Her cry—and Lil’ Bit’s wails—fucking gutted me, made me feel completely useless as I did all I could—drove toward them.
It was the longest ten minutes of my entire goddamn life.
But then I saw her headlights—and the sparks of her rims on the road—and I knew the worst part was almost over. The part where I felt powerless, where my girls were on their own without me.
The next part?
Well, that was the fun shit.
My stomach was in knots seeing Zoe so shattered as I fished her phone out of the car, knowing the details for that last drop were on there. And that the men in that car wouldn’t live long enough to tell me where their boss was.
But I knew Sass was just behind us.
She and Lainey were going to be just fine.
And it was my job to make sure that continued to be the case, to end this shit once and for all.
Did ending it risk her leaving?
Sure.
But I didn’t want her just because she was afraid of not having me to protect her.
I wanted her to want me, case closed.
Was there still some part of me that believed she and Lil’ Bit deserved better? Hell yeah. But if I was what she wanted, I was going to take whatever she offered to me.
The fact that I hadn’t been able to get her out of my mind since I met her was all the proof I needed that shit was different with her.

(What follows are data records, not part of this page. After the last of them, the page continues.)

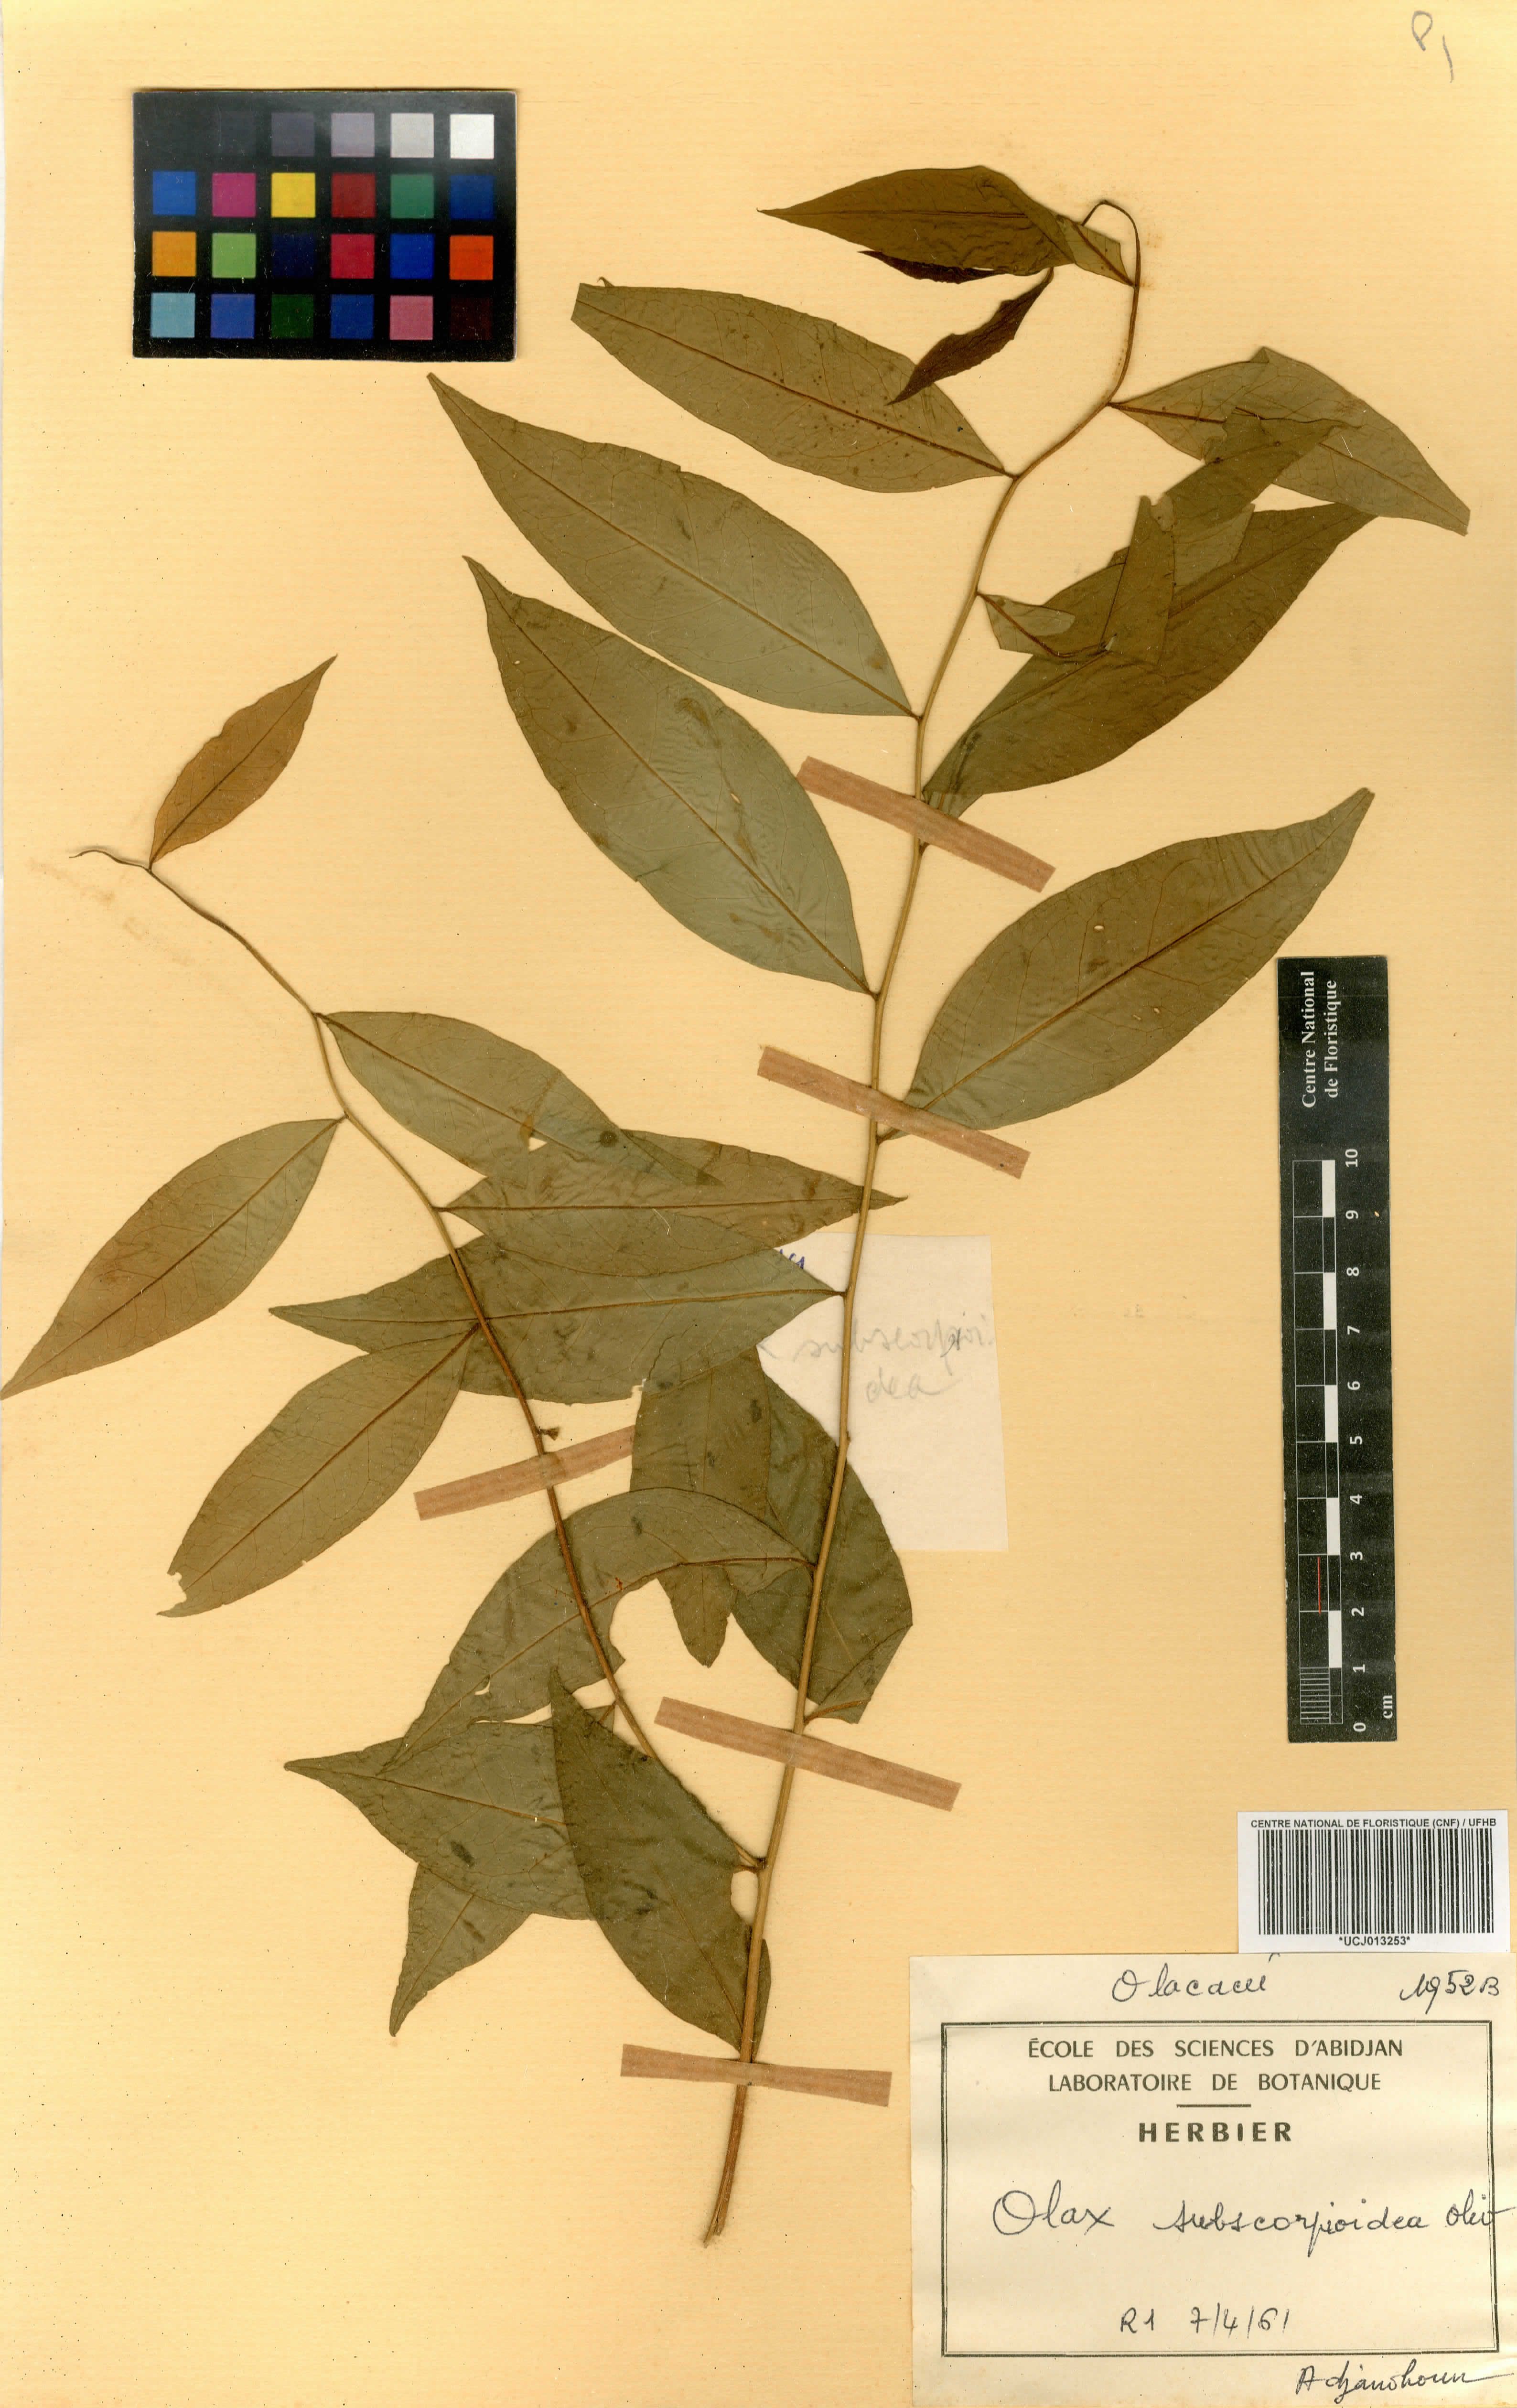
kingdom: Plantae
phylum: Tracheophyta
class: Magnoliopsida
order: Santalales
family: Olacaceae
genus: Olax
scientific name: Olax subscorpioides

The way that I didn’t even entertain the idea of another woman, when I would normally have had half a dozen (or more) in the timespan I’d known Zoe, was also evidence that it wasn’t just about sex.
It was about her.
And Lainey.
And the little unit we made.
Even if that scared the shit out of me.
I heard thepop-pop-popas someone—likely Alaric—shot out the tires on the car that had been trailing Zoe, ramming her bumper, making both the girls cry.
Anger was gasoline in my veins.
Seeing the damage to their grill was the match strike.
Rage burned through me as I approached that car.
Then shot through the driver’s window.
Once.
Twice.
Ten times.
I wasn’t taking any chances.
“Let’s not alert the cops, man,” Huck said, landing a hand on my shoulder.